Vector-Valued Reproducing Kernel Banach Spaces for Neural Networks and Operators
This provides a theoretical framework for analyzing vector-valued neural networks and operators, which is incremental as it extends existing scalar-valued RKBS theory to more complex models.
The paper tackled the gap in understanding vector-valued neural networks and neural operators within reproducing kernel Banach spaces (RKBS) by developing a general definition of vector-valued RKBS, and showed that shallow R^d-valued neural networks and neural operators like DeepONet and Hypernetwork belong to such spaces, with a Representer Theorem linking optimization to these architectures.

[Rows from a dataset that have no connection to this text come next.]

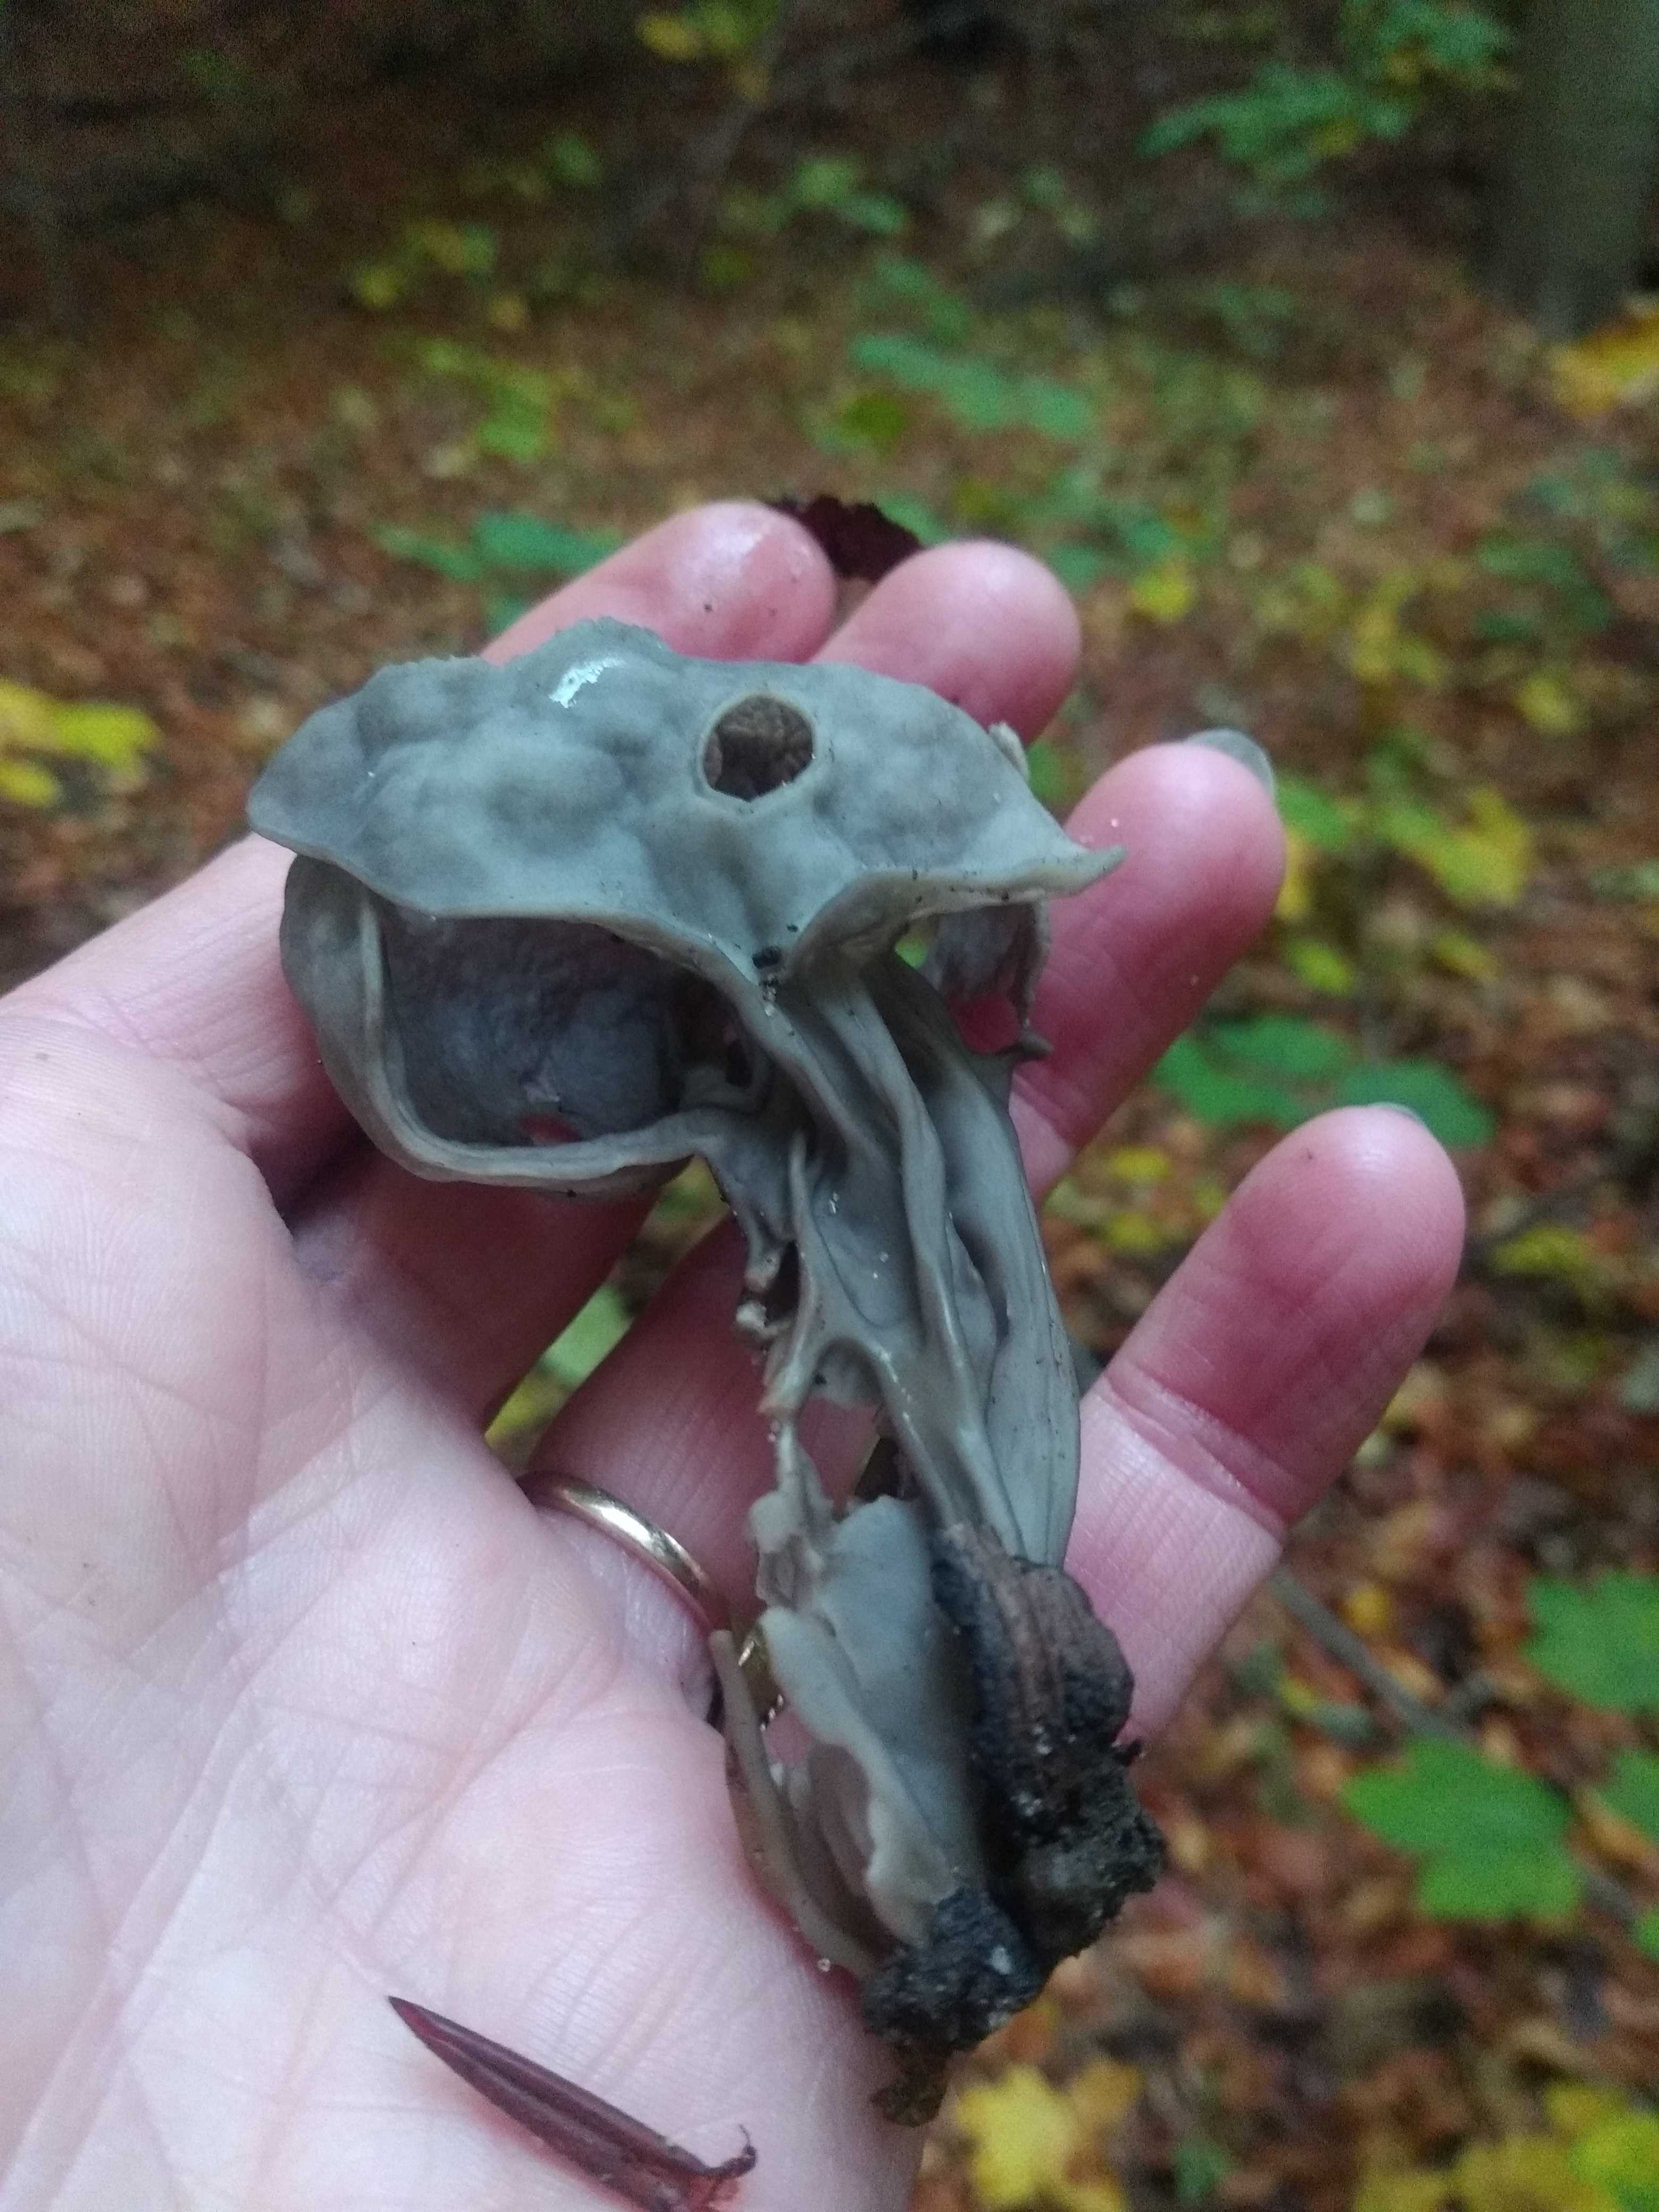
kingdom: Fungi
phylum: Ascomycota
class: Pezizomycetes
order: Pezizales
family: Helvellaceae
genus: Helvella
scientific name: Helvella lacunosa
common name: grubet foldhat
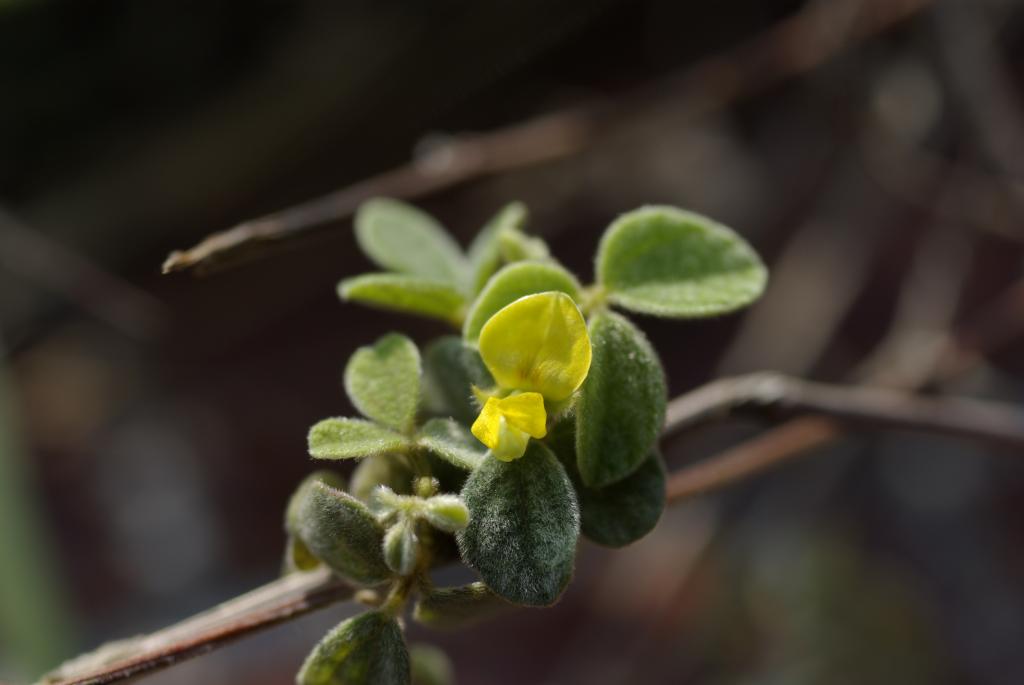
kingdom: Plantae
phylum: Tracheophyta
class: Magnoliopsida
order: Fabales
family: Fabaceae
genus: Cajanus
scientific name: Cajanus scarabaeoides
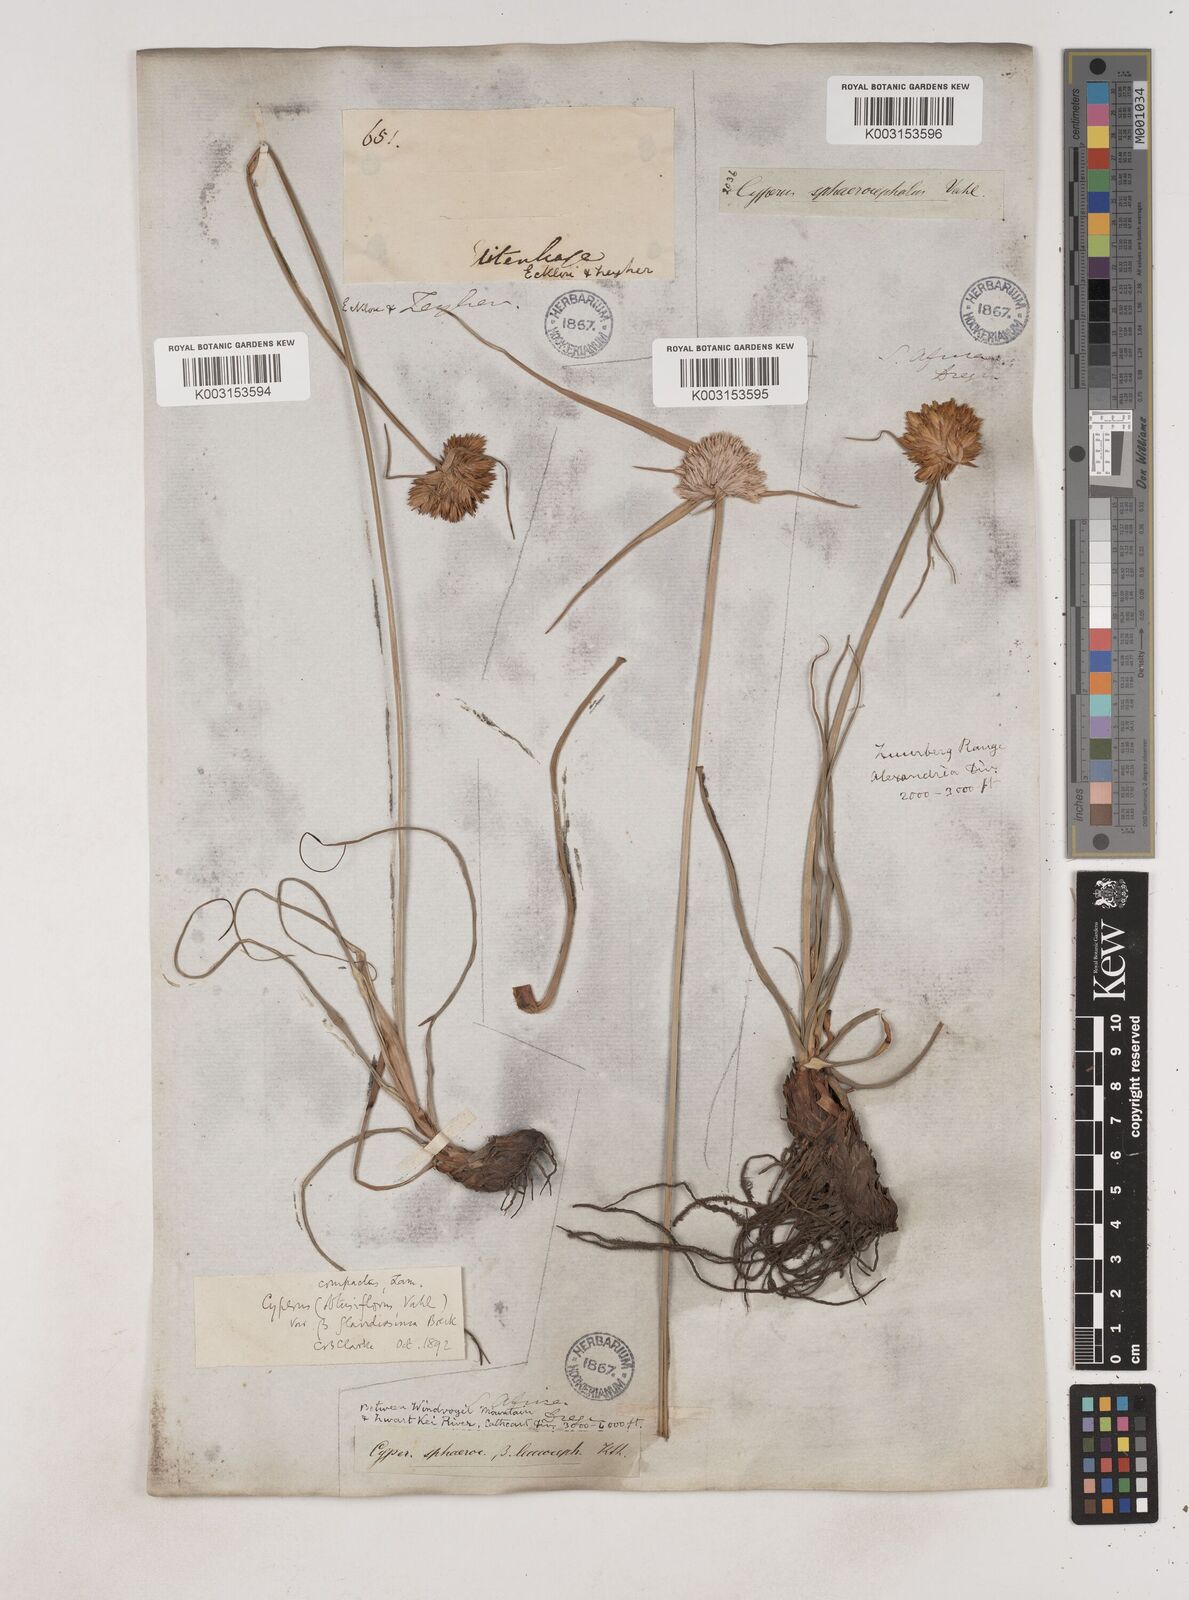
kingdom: Plantae
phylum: Tracheophyta
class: Liliopsida
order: Poales
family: Cyperaceae
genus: Cyperus
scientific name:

Recently, there has been growing interest in characterizing the function spaces underlying neural networks. While shallow and deep scalar-valued neural networks have been linked to scalar-valued reproducing kernel Banach spaces (RKBS), $\mathbb{R}^d$-valued neural networks and neural operator models remain less understood in the RKBS setting. To address this gap, we develop a general definition of vector-valued RKBS (vv-RKBS), which inherently includes the associated reproducing kernel. Our construction extends existing definitions by avoiding restrictive assumptions such as symmetric kernel domains, finite-dimensional output spaces, reflexivity, or separability, while still recovering familiar properties of vector-valued reproducing kernel Hilbert spaces (vv-RKHS). We then show that shallow $\mathbb{R}^d$-valued neural networks are elements of a specific vv-RKBS, namely an instance of the integral and neural vv-RKBS. To also explore the functional structure of neural operators, we analyze the DeepONet and Hypernetwork architectures and demonstrate that they too belong to an integral and neural vv-RKBS. In all cases, we establish a Representer Theorem, showing that optimization over these function spaces recovers the corresponding neural architectures.